Wie Objekte aufgewertet werden können, hat Wealthcap vor einiger Zeit in dem Themenpapier "Wertsteigerungsstrategien bei Immobilien – eine Investition mit Zukunft" ausführlich erklärt. Wertsteigerungsmaßnahmen sind demnach beispielsweise:

  • Neuverhandlungen oder die Verlängerung bestehender Mietverträge,
  • die Schaffung neuer Flächen etwa durch Aufstockung,
  • eine verbesserte Ausstattung (technische Infrastruktur, Kantine, Fitnessstudio, etc.),
  • ein Wechsel von einer Einmieter- zu einer Vielmieterstruktur,
  • neue Zuschnitte und effizientere Flächennutzung (etwa durch neue Arbeitsplatzkonzepte),
  • energetische Sanierung, klassische Renovierungsarbeiten und Betriebskostenmanagement,
  • der Abbau von Leerstand,
  • der Umbau etwa von Büro- zu Wohnflächen.
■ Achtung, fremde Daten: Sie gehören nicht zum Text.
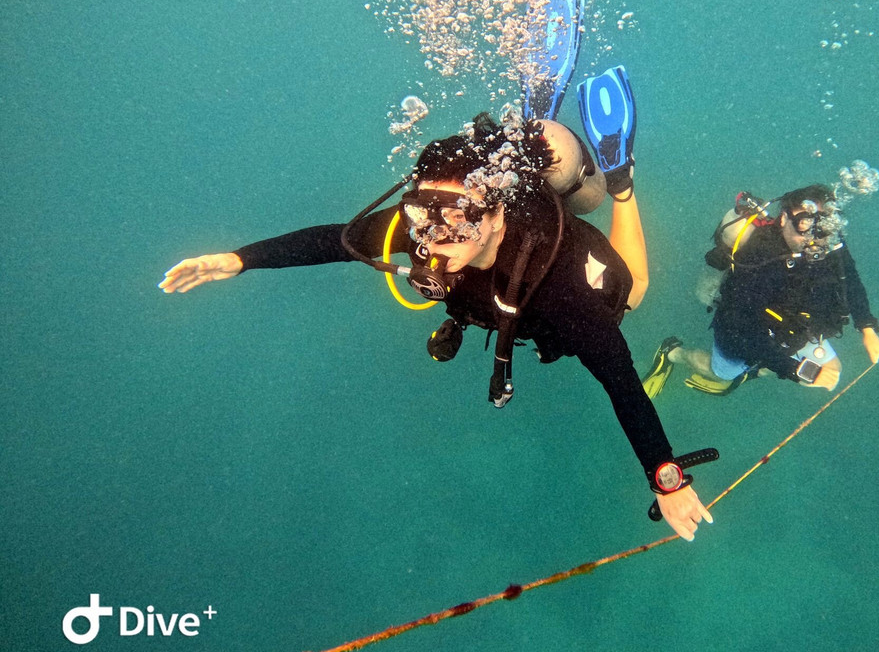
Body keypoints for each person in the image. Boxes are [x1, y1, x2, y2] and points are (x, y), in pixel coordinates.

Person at [160, 101, 713, 541]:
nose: (433, 237)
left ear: (496, 216)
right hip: (500, 286)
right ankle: (534, 141)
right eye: (424, 214)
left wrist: (666, 478)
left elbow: (621, 381)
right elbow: (335, 240)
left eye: (456, 220)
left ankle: (619, 182)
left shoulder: (563, 294)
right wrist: (239, 260)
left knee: (634, 288)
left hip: (592, 281)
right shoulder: (430, 226)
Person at [641, 184, 879, 398]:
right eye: (804, 224)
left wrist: (867, 327)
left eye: (821, 226)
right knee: (722, 374)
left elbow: (850, 279)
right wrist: (794, 370)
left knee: (833, 371)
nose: (812, 236)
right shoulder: (759, 260)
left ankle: (759, 369)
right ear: (783, 219)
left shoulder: (828, 242)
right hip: (741, 333)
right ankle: (673, 353)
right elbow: (745, 330)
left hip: (790, 327)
Risikoklassen und Renditepotenziale im Überblick

Core, Core plus, Value-Add und Opportunistic – entlang dieser Reihenfolge erhöhen sich laut Wealthcap die Risiken, aber auch die Renditepotenziale.
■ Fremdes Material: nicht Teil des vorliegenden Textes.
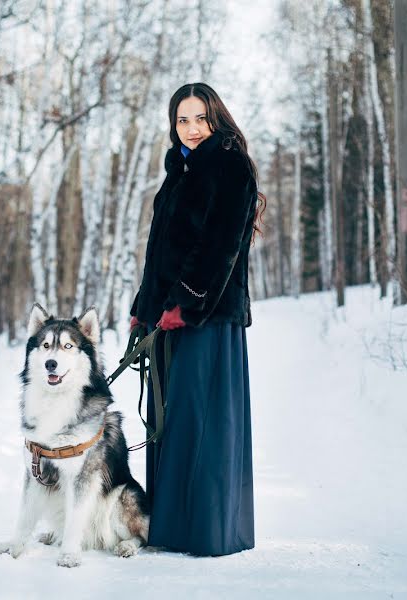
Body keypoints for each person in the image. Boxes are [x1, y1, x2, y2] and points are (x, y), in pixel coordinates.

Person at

  • Klassische Core-Immobilien sind neue oder frisch renovierte, hochwertige Objekte in guter oder sehr guter Lage. Sie weisen geringen Leerstand auf und verfügen über einen oder mehrere bonitätsstarke Mieter. Der Mietvertrag läuft über viele Jahre und liefert regelmäßige und kalkulierbare Erträge. Die zu erwartende Rendite ist hier nur moderat, aber verlässlich.
  • Ähnlich verhält es sich bei Core-Plus-Immobilien, hier sind allerdings höhere Leerstände und kürzere Mietverträge möglich. Wertsteigerungen werden in dieser Risikoklasse vor allem durch Auf- und Nachvermietung erzielt.
  • Bei Value-Add-Immobilien sind den Experten zufolge signifikante Wertsteigerungen realisierbar. Die Lage der Objekte ist nur angemessen, die Leerstände und der Renovierungsbedarf sind relativ hoch. Das wiederum bietet großes Optimierungspotenzial durch eine bautechnische Aufwertung und eine Optimierung der Mietverträge sowie infrastrukturelle Verbesserungen.
  • Deutliche Wertsteigerungen bieten Immobilien aus dem Segment "Opportunistic" mit Leerständen von bis zu 100 Prozent und einem hohen Entwicklungspotenzial. Diese Immobilien sind risikoreicher, dafür aber auch sehr renditeträchtig.

"Rechenbeispiel": Value-Add-Büroimmobilie wird gewinnbringend

In einem hypothetischen Fall, den Wealthcap in dem Themenpapier beschreibt, wird eine Value-Add-­Büroimmobilie in guter Lage mit guter Verkehrsanbindung in einer der größten deutschen Städte erworben. Das Gebäude selbst weist eine hochwertige Substanz auf, es besteht allerdings Renovierungsbedarf. Etwa ein Drittel der Fläche steht leer. Hauptmieter ist ein mittelständisches Unternehmen. In den folgenden Jahren trifft der Investor diese Wertsteigerungsmaßnahmen:

  • Renovierung der leerstehenden Flächen – Modernisierung der IT-Infrastruktur und des Mobiliars, Neuaufteilung der Flächen, Brandschutzmaßnahmen,
  • Wechsel des Kantinenbetreibers,
  • Vermietung der leerstehenden Flächen – langfristige Mietverträge mit bonitätsstarken Mietern auf Marktzinsniveau, Streuung der Mieteinnahmen,
  • Neuverhandlung und Verlängerung der bestehenden Mietverträge,
  • Änderung des Flächenplans und Erschließung bisher nicht vermieteter Flächen – Vermietung der Konferenzräume, Ausbau von Dachflächen zu Terrassen,
  • Senkung der Betriebskosten durch Steigerung der Energieeffizienz und optimiertes Betriebskostenmanagement

Im Ergebnis wird das modernisierte und zu höheren Mieten vollvermietete Objekt gewinnbringend als Core-­Objekt an einen Cashflow-­orientierten Investor veräußert. Ein solcher Prozess wird laut Wealthcap mit etwa fünf Jahren veranschlagt. "Welche Maßnahmen erfolgversprechend sind, hängt von der Nutzungsart und der konkreten Situation des Objektes ab, heißt es in dem Wealthcap-Papier.